A confidential source within Trump’s inner circle told Real Raw News that Trump was asleep in bed, and, a light sleeper, was awakened by the “sharp crack” of the bullet striking glass. The round did not penetrate the glass, but caused a material-science dissipation fracture, or spiderweb pattern.
The strike, our source said, triggered a silent alarm that instantly notified the Palm Beach Police Dept. and Trump’s Secret Service Detail, which sleeps in a guest house ten yards from the main building. Agents whisked Trump to safety, escorting him to a fortified saferoom, and said they’d coordinate with local authorities.
But Trump demanded they call the Palm Beach Police Dept. and say it was a false alarm.
“Trump was adamant no police get involved,” our source said. “He told his guys he wants to keep it in the family. No law enforcement. No media. He was very stern about keeping the media blind to the event. Trump made a phone call, and inside of thirty minutes, some heavy-hitting dudes who were definitely not Secret Service arrived at the estate,” our source said.
With Trump safe, his private security fanned across the 20-acre estate searching for signs of intrusion, while the Secret Service detail began its own investigation as to how a would-be assassin got within shooting distance of one of the most secure residences in the world.
At 7:00am a forensic ballistic expert from Quantico arrived at Mar-a-Lago and determined the bullet fragments were from a 7mm Remington Magnum round. He found himself amid an intractable dilemma, our source said. The round had been fired at a downward angle and, had it pierced glass, would have sizzled through Trump’s skull, but an attack on the east window meant one of two things. The sniper had taken the shot from either estate grounds, which lacks elevated terrain, or from somewhere above the Atlantic swell, a seemingly impossible feat.
“Trump’s bedroom is 23 feet above ground level. Besides the main building, no structure on the property is higher. The ballistics guy figured the shot could only have been made by someone in a hovering helicopter two hundred yards or more off the coast. If true, that guy must have been the best marksman in the world. From a helicopter and at night. Crazy,” our source said.
The concept of sniping from a helicopter seemed so unrealistic that RRL reached out to Marine Corps Staff Sgt. Hunter Bernius, a scout-sniper and instructor at the Marine Corps. School of Infantry in Geiger, North Carolina. Without mentioning the nature of our inquiry, we asked Staff Sgt. Bernius about the odds of successfully pulling off a 200-400 yard shot from a hovering chopper with little or no natural light.
“Only with proper training specifically for that type of mission. To shoot precisely, the shooter has to account for aircraft vibration and wind speed and direction, all wind whipping up around him from blades spinning at 400rpm. Then there’s a dozen other variables. Takes months and months of training from a qualified instructor, and there’s still no guarantee.

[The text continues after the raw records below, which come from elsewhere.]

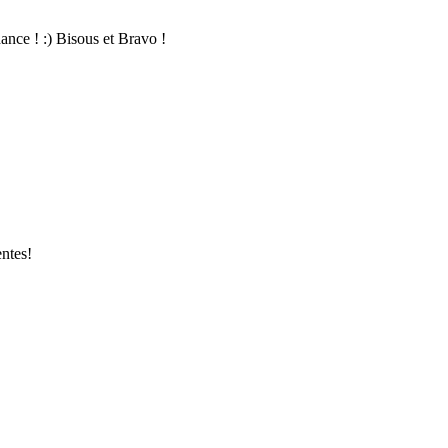
dance ! :) Bisous et Bravo !
entes!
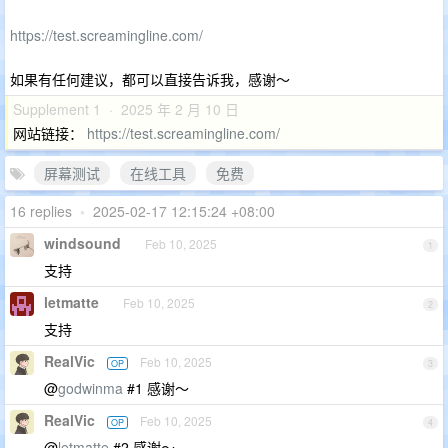
https://test.screamingline.com/
如果有任何建议，都可以直接告诉我，感谢～
Supplement 1 · 2025 年 2 月 10 日
网站链接：
https://test.screamingline.com/
屏幕测试
在线工具
免费
16 replies
•
2025-02-17 12:15:24 +08:00
windsound
Feb 10, 2025
1
支持
letmatte
Feb 10, 2025
2
支持
RealVic
Feb 10, 2025
OP
3
@
godwinma
#1 感谢～
RealVic
Feb 10, 2025
OP
4
@
letmatte
#2 感谢～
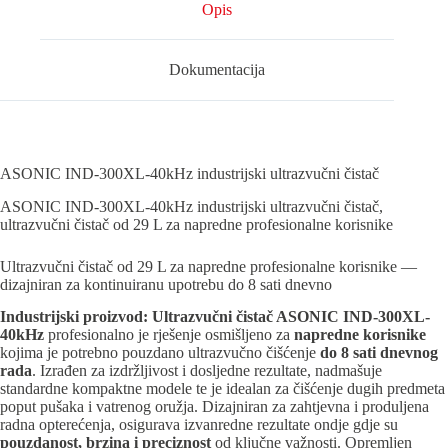
Opis
Dokumentacija
ASONIC IND-300XL-40kHz industrijski ultrazvučni čistač
ASONIC IND-300XL-40kHz industrijski ultrazvučni čistač,
ultrazvučni čistač od 29 L za napredne profesionalne korisnike
Ultrazvučni čistač od 29 L za napredne profesionalne korisnike —
dizajniran za kontinuiranu upotrebu do 8 sati dnevno
Industrijski proizvod:
Ultrazvučni čistač ASONIC IND-300XL-
40kHz
profesionalno je rješenje osmišljeno za
napredne korisnike
kojima je potrebno pouzdano ultrazvučno čišćenje
do 8 sati dnevnog
rada
. Izrađen za izdržljivost i dosljedne rezultate, nadmašuje
standardne kompaktne modele te je idealan za čišćenje dugih predmeta
poput pušaka i vatrenog oružja. Dizajniran za zahtjevna i produljena
radna opterećenja, osigurava izvanredne rezultate ondje gdje su
pouzdanost, brzina i preciznost
od ključne važnosti. Opremljen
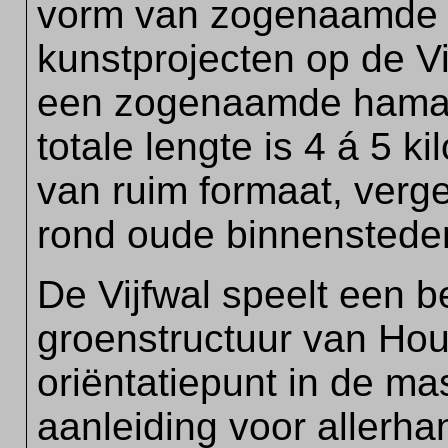
vorm van zogenaamde b
kunstprojecten op de V
een zogenaamde hamam
totale lengte is 4 á 5 
van ruim formaat, verge
rond oude binnenstede
De Vijfwal speelt een be
groenstructuur van Hou
oriëntatiepunt in de m
aanleiding voor allerh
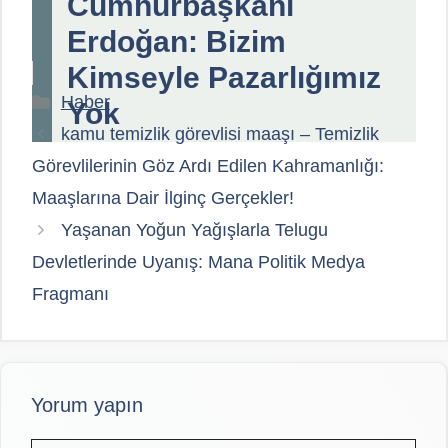
Cumhurbaşkanı
Erdoğan: Bizim
Kimseyle Pazarlığımız
Kategoriler
Haber
Yok
kamu temizlik görevlisi maaşı – Temizlik
Görevlilerinin Göz Ardı Edilen Kahramanlığı:
Maaşlarına Dair İlginç Gerçekler!
Yaşanan Yoğun Yağışlarla Telugu
Devletlerinde Uyanış: Mana Politik Medya
Fragmanı
Yorum yapın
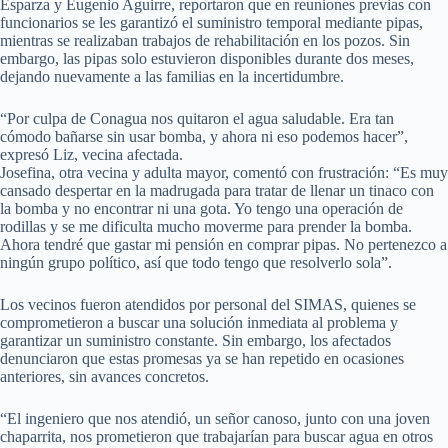
Esparza y Eugenio Aguirre, reportaron que en reuniones previas con
funcionarios se les garantizó el suministro temporal mediante pipas,
mientras se realizaban trabajos de rehabilitación en los pozos. Sin
embargo, las pipas solo estuvieron disponibles durante dos meses,
dejando nuevamente a las familias en la incertidumbre.
“Por culpa de Conagua nos quitaron el agua saludable. Era tan
cómodo bañarse sin usar bomba, y ahora ni eso podemos hacer”,
expresó Liz, vecina afectada.
Josefina, otra vecina y adulta mayor, comentó con frustración: “Es muy
cansado despertar en la madrugada para tratar de llenar un tinaco con
la bomba y no encontrar ni una gota. Yo tengo una operación de
rodillas y se me dificulta mucho moverme para prender la bomba.
Ahora tendré que gastar mi pensión en comprar pipas. No pertenezco a
ningún grupo político, así que todo tengo que resolverlo sola”.
Los vecinos fueron atendidos por personal del SIMAS, quienes se
comprometieron a buscar una solución inmediata al problema y
garantizar un suministro constante. Sin embargo, los afectados
denunciaron que estas promesas ya se han repetido en ocasiones
anteriores, sin avances concretos.
“El ingeniero que nos atendió, un señor canoso, junto con una joven
chaparrita, nos prometieron que trabajarían para buscar agua en otros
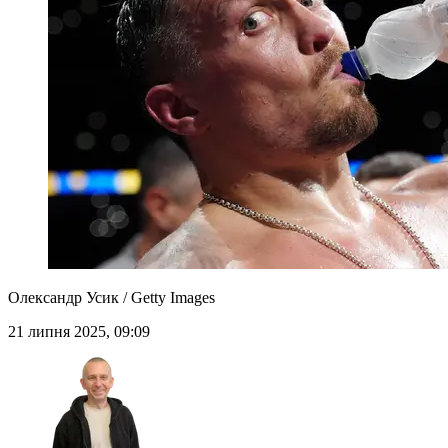
Олександр Усик / Getty Images
21 липня 2025, 09:09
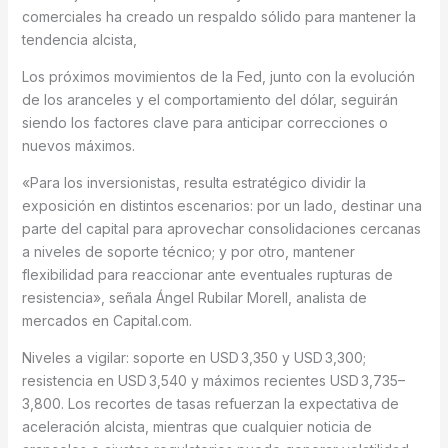
comerciales ha creado un respaldo sólido para mantener la
tendencia alcista,
Los próximos movimientos de la Fed, junto con la evolución
de los aranceles y el comportamiento del dólar, seguirán
siendo los factores clave para anticipar correcciones o
nuevos máximos.
«Para los inversionistas, resulta estratégico dividir la
exposición en distintos
escenarios: por un lado, destinar una
parte del capital para aprovechar consolidaciones cercanas
a niveles de soporte técnico; y por otro, mantener
flexibilidad para reaccionar ante eventuales rupturas de
resistencia», señala Ángel Rubilar Morell, analista de
mercados en Capital.com.
Niveles a vigilar: soporte en USD 3,350 y USD 3,300;
resistencia en USD 3,540 y máximos recientes USD 3,735–
3,800. Los recortes de tasas refuerzan la expectativa de
aceleración alcista, mientras que cualquier noticia de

Aerial sniping is a skill all its own,” Staff Sgt. Bernius said.
By noon, the Secret Service had discretely interviewed all persons on estate property, but no one reported having seen or heard a helicopter.

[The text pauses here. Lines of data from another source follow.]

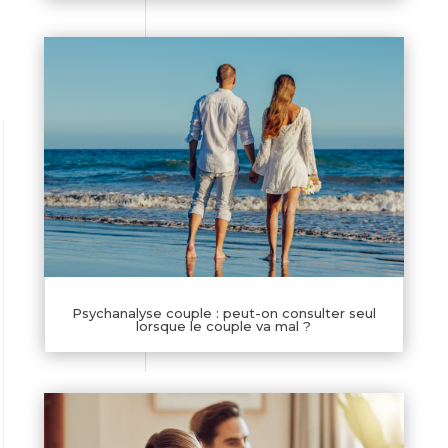
Psychanalyse couple : peut-on consulter seul
lorsque le couple va mal ?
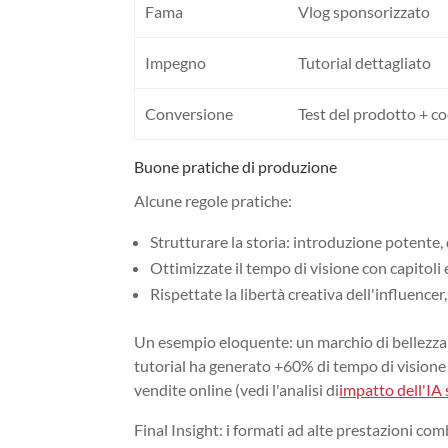
Fama
Vlog sponsorizzato
Impegno
Tutorial dettagliato
Conversione
Test del prodotto + co
Buone pratiche di produzione
Alcune regole pratiche:
Strutturare la storia: introduzione potente,
Ottimizzate il tempo di visione con capitoli 
Rispettate la libertà creativa dell'influencer
Un esempio eloquente: un marchio di bellezza h
tutorial ha generato +60% di tempo di visione
vendite online (vedi l'analisi di
impatto dell'IA 
Final Insight: i formati ad alte prestazioni com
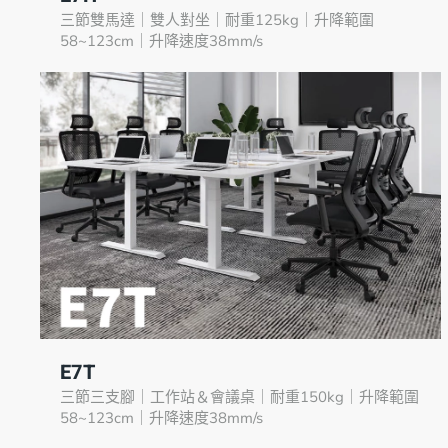
三節雙馬達｜雙人對坐｜耐重125kg｜升降範圍
58~123cm｜升降速度38mm/s
E7T
三節三支腳｜工作站＆會議桌｜耐重150kg｜升降範圍
58~123cm｜升降速度38mm/s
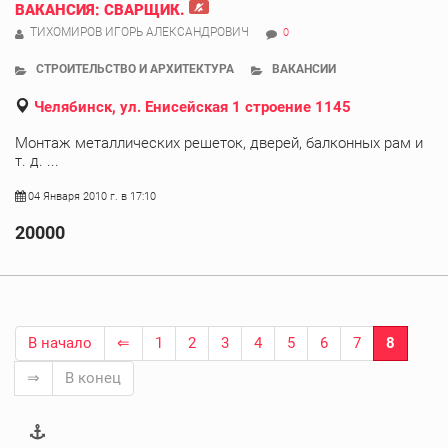
ВАКАНСИЯ: СВАРЩИК.
ТИХОМИРОВ ИГОРЬ АЛЕКСАНДРОВИЧ
0
СТРОИТЕЛЬСТВО И АРХИТЕКТУРА
ВАКАНСИИ
Челябинск, ул. Енисейская 1 строение 1145
Монтаж металлических решеток, дверей, балконных рам и
т. д. ...
04 Января 2010 г. в 17:10
20000
В начало
⇐
1
2
3
4
5
6
7
8
⇒
В конец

According to our source, Trump’s people suspected the attack was carried out by the Deep State, to stop Trump from amassing incriminating evidence that, if released, could sink every Democrat from Joe Biden to the most junior member of the Democratic caucus.
(For those people asking What about Melania? Where was Melania? Anyone who knows anything about the Trumps, knows they sleep in separate bedrooms.)